> [What to produce]
Pick up the guide to building a Spark (Scala) application for R2 Data Catalog at the point where it stops, and keep writing it from there.

Skip to content
Cloudflare Docs

Spark (Scala)

Below is an example of how you can build an Apache Spark application (with Scala) which connects to R2 Data Catalog. This application is built to run locally, but it can be adapted to run on a cluster.

Prerequisites

Example usage

To start, create a new empty project directory somewhere on your machine.

Inside that directory, create the following file at src/main/scala/com/example/R2DataCatalogDemo.scala. This will serve as the main entry point for your Spark application.

package com.example
import org.apache.spark.sql.SparkSession
object R2DataCatalogDemo {
def main(args: Array[String]): Unit = {
val uri = sys.env("CATALOG_URI")
val warehouse = sys.env("WAREHOUSE")
val token = sys.env("TOKEN")
val spark = SparkSession.builder()
.appName("My R2 Data Catalog Demo")
.master("local[*]")
.config("spark.sql.extensions", "org.apache.iceberg.spark.extensions.IcebergSparkSessionExtensions")
.config("spark.sql.catalog.mydemo", "org.apache.iceberg.spark.SparkCatalog")
.config("spark.sql.catalog.mydemo.type", "rest")
.config("spark.sql.catalog.mydemo.uri", uri)
.config("spark.sql.catalog.mydemo.warehouse", warehouse)
.config("spark.sql.catalog.mydemo.token", token)
.getOrCreate()
import spark.implicits._
val data = Seq(
(1, "Alice", 25),
(2, "Bob", 30),
(3, "Charlie", 35),
(4, "Diana", 40)
).toDF("id", "name", "age")
spark.sql("USE mydemo")
spark.sql("CREATE NAMESPACE IF NOT EXISTS demoNamespace")
data.writeTo("demoNamespace.demotable").createOrReplace()
val readResult = spark.sql("SELECT * FROM demoNamespace.demotable WHERE age > 30")
println("Records with age > 30:")
readResult.show()
}
}

For building this application and managing dependencies, we will use sbt (“simple build tool”). The following is an example build.sbt file to place at the root of your project. It is configured to produce a "fat JAR", bundling all required dependencies.

name := "R2DataCatalogDemo"
version := "1.0"
val sparkVersion = "3.5.3"
val icebergVersion = "1.8.1"
// You need to use binaries of Spark compiled with either 2.12 or 2.13; and 2.12 is more common.

> [Extracted records]
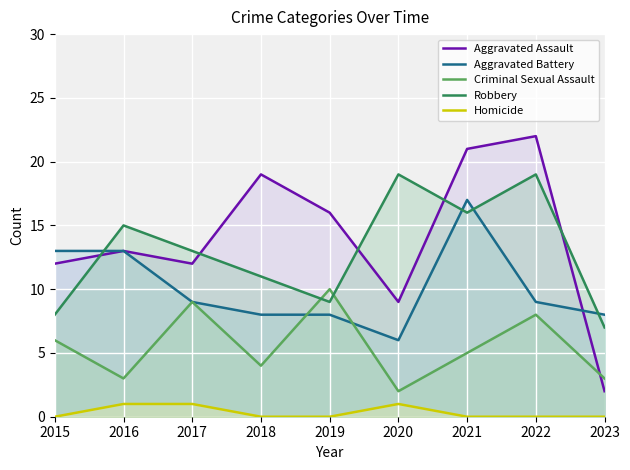

Which series has the largest total across all categories?

Aggravated Assault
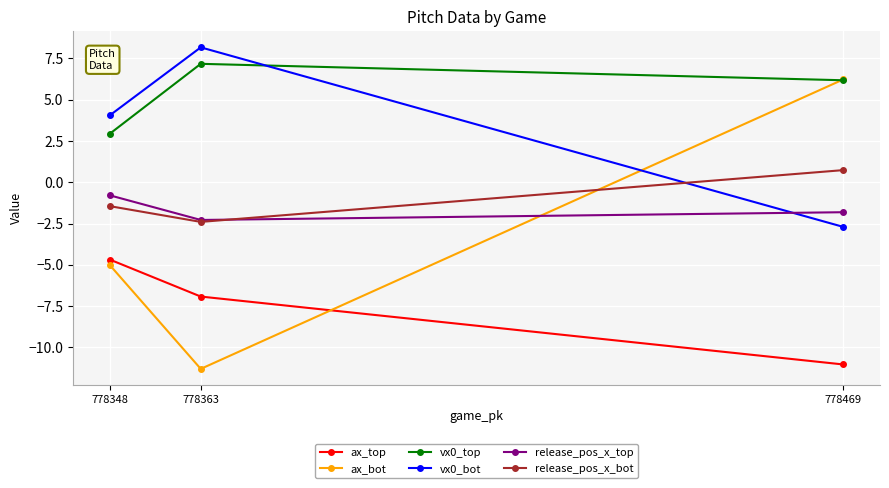

How many lines are shown in the chart?

6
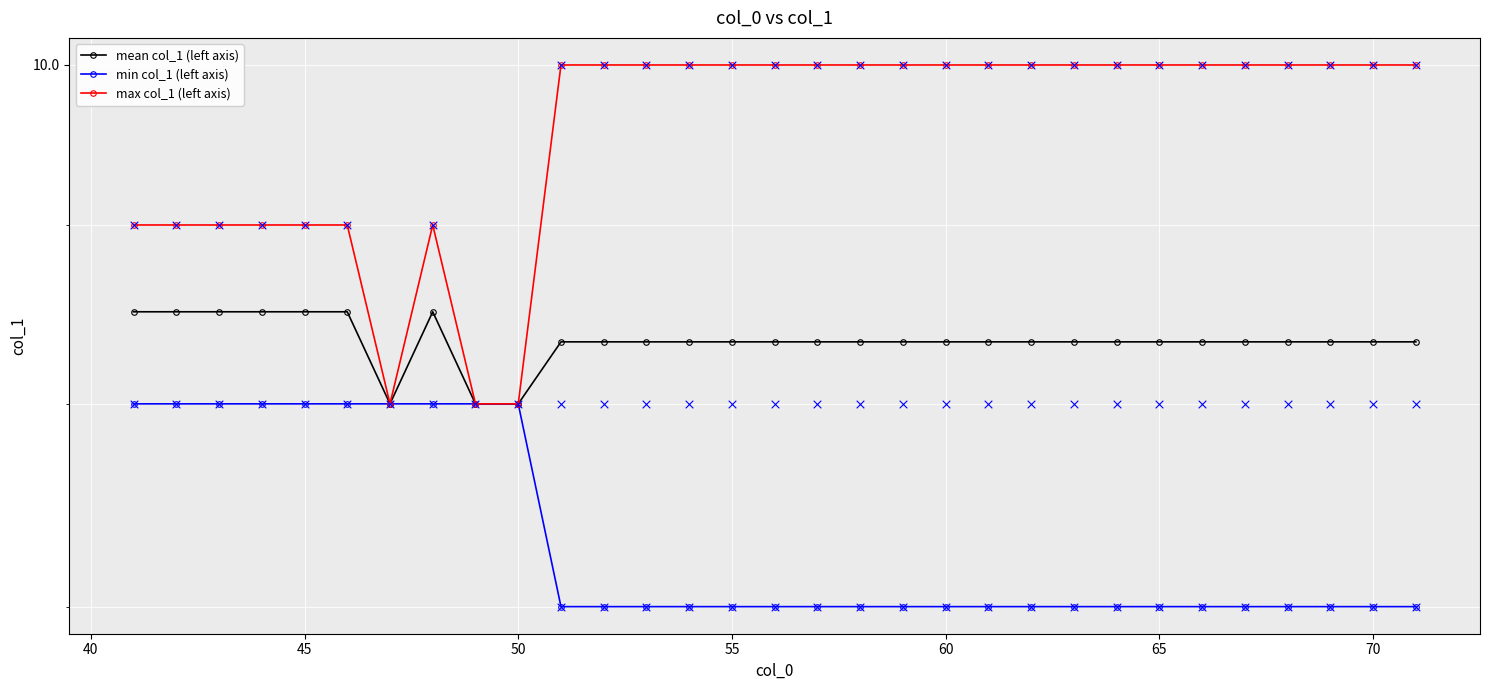

What are all the series names shown in the legend?

mean col_1 (left axis), min col_1 (left axis), max col_1 (left axis)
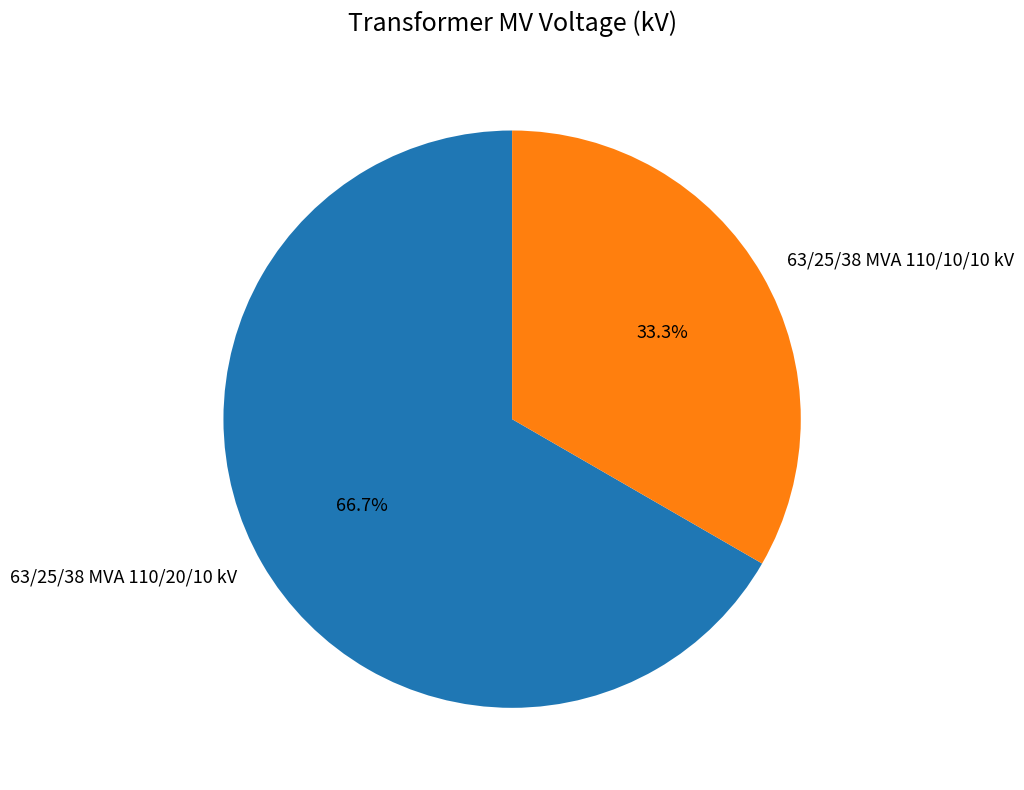

Do 63/25/38 MVA 110/10/10 kV and 63/25/38 MVA 110/20/10 kV together represent more than half of the pie?

Yes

> [Exercise response]
// If you download Spark 3.5.3 with sdkman, then it comes with 2.12.18
scalaVersion := "2.12.18"
libraryDependencies ++= Seq(
"org.apache.spark" %% "spark-core" % sparkVersion,
"org.apache.spark" %% "spark-sql" % sparkVersion,
"org.apache.iceberg" % "iceberg-core" % icebergVersion,
"org.apache.iceberg" % "iceberg-spark-runtime-3.5_2.12" % icebergVersion,
"org.apache.iceberg" % "iceberg-aws-bundle" % icebergVersion,
)
// build a fat JAR with all dependencies
assembly / assemblyMergeStrategy := {
case PathList("META-INF", "services", xs @ _*) => MergeStrategy.concat
case PathList("META-INF", xs @ _*) => MergeStrategy.discard
case "reference.conf" => MergeStrategy.concat
case "application.conf" => MergeStrategy.concat
case x if x.endsWith(".properties") => MergeStrategy.first
case x => MergeStrategy.first
}
// For Java 17 Compatability
Compile / javacOptions ++= Seq("--release", "17")

To enable the sbt-assembly plugin (used to build fat JARs), add the following to a new file at project/assembly.sbt:

addSbtPlugin("com.eed3si9n" % "sbt-assembly" % "1.2.0")

Make sure Java, Spark, and sbt are installed and available in your shell. If you are using SDKMAN, you can install them as shown below:

Terminal window
sdk install java 17.0.14-amzn
sdk install spark 3.5.3
sdk install sbt 1.10.11

With everything installed, you can now build the project using sbt. This will generate a single bundled JAR file.

Terminal window
sbt clean assembly

After building, the output JAR should be located at target/scala-2.12/R2DataCatalogDemo-assembly-1.0.jar.

To run the application, you will use spark-submit. Below is an example shell script (submit.sh) that includes the necessary Java compatability flags for Spark on Java 17:

# We need to set these "--add-opens" so that Spark can run on Java 17 (it needs access to
# parts of the JVM which have been modularized and made internal).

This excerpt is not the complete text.